And what about the ones you shouldn’t?

Many small business owners that I meet wish they could perfect their interviewing techniques. The trouble is that you probably don’t interview that often – unless you have significant problems holding on to staff or are growing considerably. Hence it isn’t something that people are very practiced in.

There also isn’t much help out there on this topic for employers; for example there is only one book on Amazon at present, however there is lots of help for candidates!

So…which questions should you be asking, and in what format?

Well to begin with you do want to be doing some planning before commencing your search and sitting down with your shortlist of candidates, so that you get the most relevant information from the candidate in the time that you have with them.

Begin by thinking about the sorts of tasks that the person will be carrying out and hence the skills that they need to have. Past behaviour is the strongest predictor of future behaviour and hence you need to be asking the candidate for examples of times when they have demonstrated these skills

E.g. tell me about a project that you have led that was particularly successful, and follow up with some probing questions; what did you do that made it successful? …. And would you do anything differently next time?

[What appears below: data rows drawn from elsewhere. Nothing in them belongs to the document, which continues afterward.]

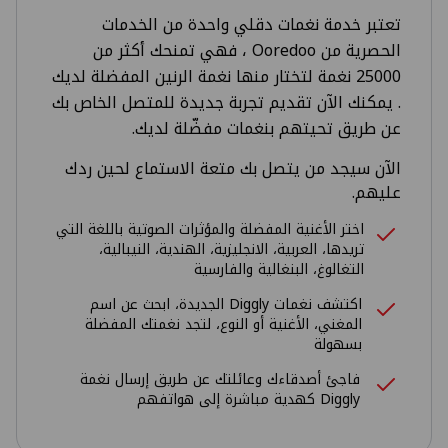
تعتبر خدمة نغمات دقلي واحدة من الخدمات
الحصرية من Ooredoo ، فهي تمنحك أكثر من
25000 نغمة لتختار منها نغمة الرنين المفضلة لديك
. يمكنك الآن تقديم تجربة جديدة للمتصل الخاص بك
عن طريق تحيتهم بنغمات مفضّلة لديك.
الآن سيجد من يتصل بك متعة الاستماع لحين ردك
عليهم.
اختر الأغنية المفضلة والمؤثرات الصوتية باللغة التي
تريدها، العربية، الانجليزية، الهندية، النيبالية،
التغالوغ، البنغالية والفارسية
اكتشف نغمات Diggly الجديدة، ابحث عن اسم
المغني، الأغنية أو النوع، لتجد نغمتك المفضلة
بسهولة
فاجئ أصدقاءك وعائلتك عن طريق إرسال نغمة
Diggly كهدية مباشرة إلى هواتفهم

This is very important so that you establish the behaviours that the candidate exhibited that brought them success, as well as their degree of self-awareness.

The aim is to establish a beginning, middle and end to the answers that a candidate provides. Try following the simple STAR-interviewing model. STAR stands for situation, task, action and result. In other words what was the situation and the task in hand, what did the candidate do and what was the outcome? This also helps the candidate to be more concise.